The happiest moments of my life have been alone. Hitch-hiking across the United States, I spent hours alone on the side of the road, watching faces. The same went for my 1,200 mile bike ride. I was all alone, but I would see the faces of people in their cars. Everyone looked sad, like their soul was slowly being removed in favor of an endless conveyor belt process. Wake up. Coffee. Drive. Work. Drive. Gym. Dinner. Repeat five times. Spend two doing something mundane and fleeting.
Then, every thought in my brain builds until nothing makes sense. It’s like this low, beautiful noise, building into a cacophony of static and yelling. I can’t process all the thoughts, and I have to go hide until the noise in my head becomes something I can understand again.

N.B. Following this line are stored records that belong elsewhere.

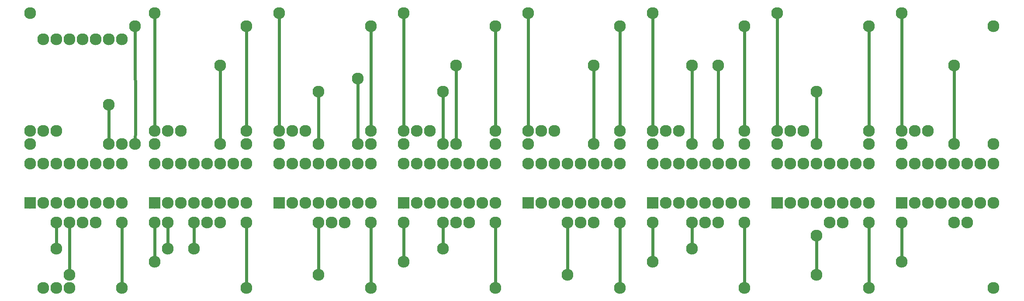
<source format=gtl>
G04 MADE WITH FRITZING*
G04 WWW.FRITZING.ORG*
G04 DOUBLE SIDED*
G04 HOLES PLATED*
G04 CONTOUR ON CENTER OF CONTOUR VECTOR*
%ASAXBY*%
%FSLAX23Y23*%
%MOIN*%
%OFA0B0*%
%SFA1.0B1.0*%
%ADD10C,0.090551*%
%ADD11R,0.090551X0.090551*%
%ADD12C,0.024000*%
%LNCOPPER1*%
G90*
G70*
G54D10*
X6982Y1143D03*
X6982Y1443D03*
X7082Y1143D03*
X7082Y1443D03*
X7182Y1143D03*
X7182Y1443D03*
X7282Y1143D03*
X7282Y1443D03*
X7382Y1143D03*
X7382Y1443D03*
X7482Y1143D03*
X7482Y1443D03*
X7582Y1143D03*
X7582Y1443D03*
X7682Y1143D03*
X7682Y1443D03*
X6032Y1143D03*
X6032Y1443D03*
X6132Y1143D03*
X6132Y1443D03*
X6232Y1143D03*
X6232Y1443D03*
X6332Y1143D03*
X6332Y1443D03*
X6432Y1143D03*
X6432Y1443D03*
X6532Y1143D03*
X6532Y1443D03*
X6632Y1143D03*
X6632Y1443D03*
X6732Y1143D03*
X6732Y1443D03*
X5082Y1143D03*
X5082Y1443D03*
X5182Y1143D03*
X5182Y1443D03*
X5282Y1143D03*
X5282Y1443D03*
X5382Y1143D03*
X5382Y1443D03*
X5482Y1143D03*
X5482Y1443D03*
X5582Y1143D03*
X5582Y1443D03*
X5682Y1143D03*
X5682Y1443D03*
X5782Y1143D03*
X5782Y1443D03*
X4132Y1143D03*
X4132Y1443D03*
X4232Y1143D03*
X4232Y1443D03*
X4332Y1143D03*
X4332Y1443D03*
X4432Y1143D03*
X4432Y1443D03*
X4532Y1143D03*
X4532Y1443D03*
X4632Y1143D03*
X4632Y1443D03*
X4732Y1143D03*
X4732Y1443D03*
X4832Y1143D03*
X4832Y1443D03*
X2232Y1143D03*
X2232Y1443D03*
X2332Y1143D03*
X2332Y1443D03*
X2432Y1143D03*
X2432Y1443D03*
X2532Y1143D03*
X2532Y1443D03*
X2632Y1143D03*
X2632Y1443D03*
X2732Y1143D03*
X2732Y1443D03*
X2832Y1143D03*
X2832Y1443D03*
X2932Y1143D03*
X2932Y1443D03*
X1282Y1143D03*
X1282Y1443D03*
X1382Y1143D03*
X1382Y1443D03*
X1482Y1143D03*
X1482Y1443D03*
X1582Y1143D03*
X1582Y1443D03*
X1682Y1143D03*
X1682Y1443D03*
X1782Y1143D03*
X1782Y1443D03*
X1882Y1143D03*
X1882Y1443D03*
X1982Y1143D03*
X1982Y1443D03*
X332Y1143D03*
X332Y1443D03*
X432Y1143D03*
X432Y1443D03*
X532Y1143D03*
X532Y1443D03*
X632Y1143D03*
X632Y1443D03*
X732Y1143D03*
X732Y1443D03*
X832Y1143D03*
X832Y1443D03*
X932Y1143D03*
X932Y1443D03*
X1032Y1143D03*
X1032Y1443D03*
X6332Y893D03*
X6332Y593D03*
X4432Y593D03*
X6982Y693D03*
X6982Y993D03*
X3182Y693D03*
X3182Y993D03*
X632Y593D03*
X2532Y593D03*
X2532Y993D03*
X5382Y993D03*
X5382Y793D03*
X1582Y993D03*
X5082Y993D03*
X5082Y693D03*
X1282Y693D03*
X1282Y993D03*
X4432Y993D03*
X3482Y793D03*
X532Y993D03*
X532Y793D03*
X1382Y793D03*
X1382Y993D03*
X1582Y793D03*
X5382Y1593D03*
X5382Y2193D03*
X4632Y2193D03*
X4632Y1593D03*
X7382Y2193D03*
X7382Y1593D03*
X5582Y1593D03*
X5582Y2193D03*
X1782Y1593D03*
X1782Y2193D03*
X3582Y1593D03*
X3582Y2193D03*
X2832Y2093D03*
X2832Y1593D03*
X6332Y1593D03*
X6332Y1993D03*
X3482Y1993D03*
X3482Y1593D03*
X2532Y1993D03*
X2532Y1593D03*
X932Y1893D03*
X932Y1593D03*
X632Y993D03*
X3482Y993D03*
X7382Y993D03*
X7482Y993D03*
X6432Y993D03*
X6532Y993D03*
X5482Y993D03*
X5582Y993D03*
X4532Y993D03*
X4632Y993D03*
X3582Y993D03*
X3682Y993D03*
X2632Y993D03*
X2732Y993D03*
X1682Y993D03*
X1782Y993D03*
X732Y993D03*
X832Y993D03*
X1282Y1593D03*
X432Y1693D03*
X532Y1693D03*
X1032Y493D03*
X3882Y493D03*
X6732Y493D03*
X1982Y493D03*
X2932Y493D03*
X4832Y493D03*
X5782Y493D03*
X6732Y993D03*
X2932Y993D03*
X1982Y993D03*
X3882Y993D03*
X5782Y993D03*
X4832Y993D03*
X1032Y993D03*
X2232Y2593D03*
X4132Y2593D03*
X1282Y2593D03*
X3182Y2593D03*
X6032Y2593D03*
X5082Y2593D03*
X6982Y2593D03*
X332Y2593D03*
X6982Y1693D03*
X6032Y1693D03*
X2232Y1693D03*
X1282Y1693D03*
X3182Y1693D03*
X5082Y1693D03*
X4132Y1693D03*
X332Y1693D03*
X6732Y2493D03*
X2932Y2493D03*
X1982Y2493D03*
X3882Y2493D03*
X5782Y2493D03*
X4832Y2493D03*
X1132Y2493D03*
X6732Y1693D03*
X5782Y1693D03*
X4832Y1693D03*
X3882Y1693D03*
X2932Y1693D03*
X1982Y1693D03*
X1132Y1593D03*
X332Y1593D03*
X1382Y1693D03*
X1482Y1693D03*
X7082Y1693D03*
X7182Y1693D03*
X6132Y1693D03*
X6232Y1693D03*
X5182Y1693D03*
X5282Y1693D03*
X4232Y1693D03*
X4332Y1693D03*
X3282Y1693D03*
X3382Y1693D03*
X2332Y1693D03*
X2432Y1693D03*
X2232Y1593D03*
X7682Y1593D03*
X6982Y1593D03*
X6732Y1593D03*
X6032Y1593D03*
X5782Y1593D03*
X5082Y1593D03*
X4832Y1593D03*
X4132Y1593D03*
X3882Y1593D03*
X3182Y1593D03*
X2932Y1593D03*
X1982Y1593D03*
X1032Y1593D03*
X7682Y493D03*
X7682Y2493D03*
X432Y493D03*
X532Y493D03*
X632Y493D03*
X432Y2393D03*
X532Y2393D03*
X632Y2393D03*
X732Y2393D03*
X832Y2393D03*
X932Y2393D03*
X1032Y2393D03*
X3182Y1143D03*
X3182Y1443D03*
X3282Y1143D03*
X3282Y1443D03*
X3382Y1143D03*
X3382Y1443D03*
X3482Y1143D03*
X3482Y1443D03*
X3582Y1143D03*
X3582Y1443D03*
X3682Y1143D03*
X3682Y1443D03*
X3782Y1143D03*
X3782Y1443D03*
X3882Y1143D03*
X3882Y1443D03*
G54D11*
X6982Y1143D03*
X6032Y1143D03*
X5082Y1143D03*
X4132Y1143D03*
X2232Y1143D03*
X1282Y1143D03*
X332Y1143D03*
X3182Y1143D03*
G54D12*
X1382Y818D02*
X1382Y969D01*
D02*
X532Y818D02*
X532Y969D01*
D02*
X932Y1618D02*
X932Y1869D01*
D02*
X3482Y1618D02*
X3482Y1969D01*
D02*
X2532Y1618D02*
X2532Y1969D01*
D02*
X6332Y1618D02*
X6332Y1969D01*
D02*
X1782Y1618D02*
X1782Y2169D01*
D02*
X3582Y1618D02*
X3582Y2169D01*
D02*
X2832Y1618D02*
X2832Y2069D01*
D02*
X7382Y2169D02*
X7382Y1618D01*
D02*
X5582Y2169D02*
X5582Y1618D01*
D02*
X4632Y1618D02*
X4632Y2169D01*
D02*
X5382Y1618D02*
X5382Y2169D01*
D02*
X5782Y1718D02*
X5782Y2469D01*
D02*
X4832Y1718D02*
X4832Y2469D01*
D02*
X3882Y1718D02*
X3882Y2469D01*
D02*
X2932Y1718D02*
X2932Y2469D01*
D02*
X1982Y1718D02*
X1982Y2469D01*
D02*
X1135Y1695D02*
X1132Y2469D01*
D02*
X1132Y1618D02*
X1135Y1695D01*
D02*
X5082Y1718D02*
X5082Y2569D01*
D02*
X4132Y1718D02*
X4132Y2569D01*
D02*
X3182Y1718D02*
X3182Y2569D01*
D02*
X2232Y1718D02*
X2232Y2569D01*
D02*
X1282Y1718D02*
X1282Y2569D01*
D02*
X6732Y1718D02*
X6732Y2469D01*
D02*
X6982Y1718D02*
X6982Y2569D01*
D02*
X6032Y1718D02*
X6032Y2569D01*
D02*
X6732Y518D02*
X6732Y969D01*
D02*
X5782Y518D02*
X5782Y969D01*
D02*
X4832Y518D02*
X4832Y969D01*
D02*
X3882Y518D02*
X3882Y969D01*
D02*
X2932Y518D02*
X2932Y969D01*
D02*
X1982Y518D02*
X1982Y969D01*
D02*
X1032Y518D02*
X1032Y969D01*
D02*
X6982Y718D02*
X6982Y969D01*
D02*
X6332Y618D02*
X6332Y869D01*
D02*
X5382Y818D02*
X5382Y969D01*
D02*
X5082Y718D02*
X5082Y969D01*
D02*
X4432Y618D02*
X4432Y969D01*
D02*
X3482Y818D02*
X3482Y969D01*
D02*
X3182Y718D02*
X3182Y969D01*
D02*
X2532Y618D02*
X2532Y969D01*
D02*
X1582Y818D02*
X1582Y969D01*
D02*
X1282Y718D02*
X1282Y969D01*
D02*
X632Y618D02*
X632Y969D01*
G04 End of Copper1*
M02*
</source>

Reading all this makes me feel crazy, but I know I’m not crazy. No one is crazy. “Crazy” is just a word people use to define others they’re too lazy to understand.
Maybe some of you out there feel like me, and you’ll read this and know, “Hey, Shane Morris goes through what I go through, and he’s like the most famous, popular person I know.” But I’m not famous. And I don’t understand why I’m popular. I feel weird every day. Being associated with my famous friends is the hardest part of my entire existence, because it means my bubble gets holes in it.
I don’t understand! How can someone as amazing and popular and bubbly an BEAUTIFULLY MAJESTIC as Shane Morris have Social Anxiety?
But I didn’t see it! And- No, you know what? I don’t care what he does anymore. It takes some huge guts to go out there and say, “Hey, I may be this really popular dude, but I have this serious problem.”
I now feel like this huge jackass (not saying that I’m not a jackass. I am. I’m just feeling it now. It burns) for even hating him, even once, ever.
Man, I don’t think I’d ever be able to say something like that. I would just want people to go on thinking I’m this perfect person. I have too much Pride to admit one of my downfalls.
Applause to you, Mr. Shane Morris. You deserved it.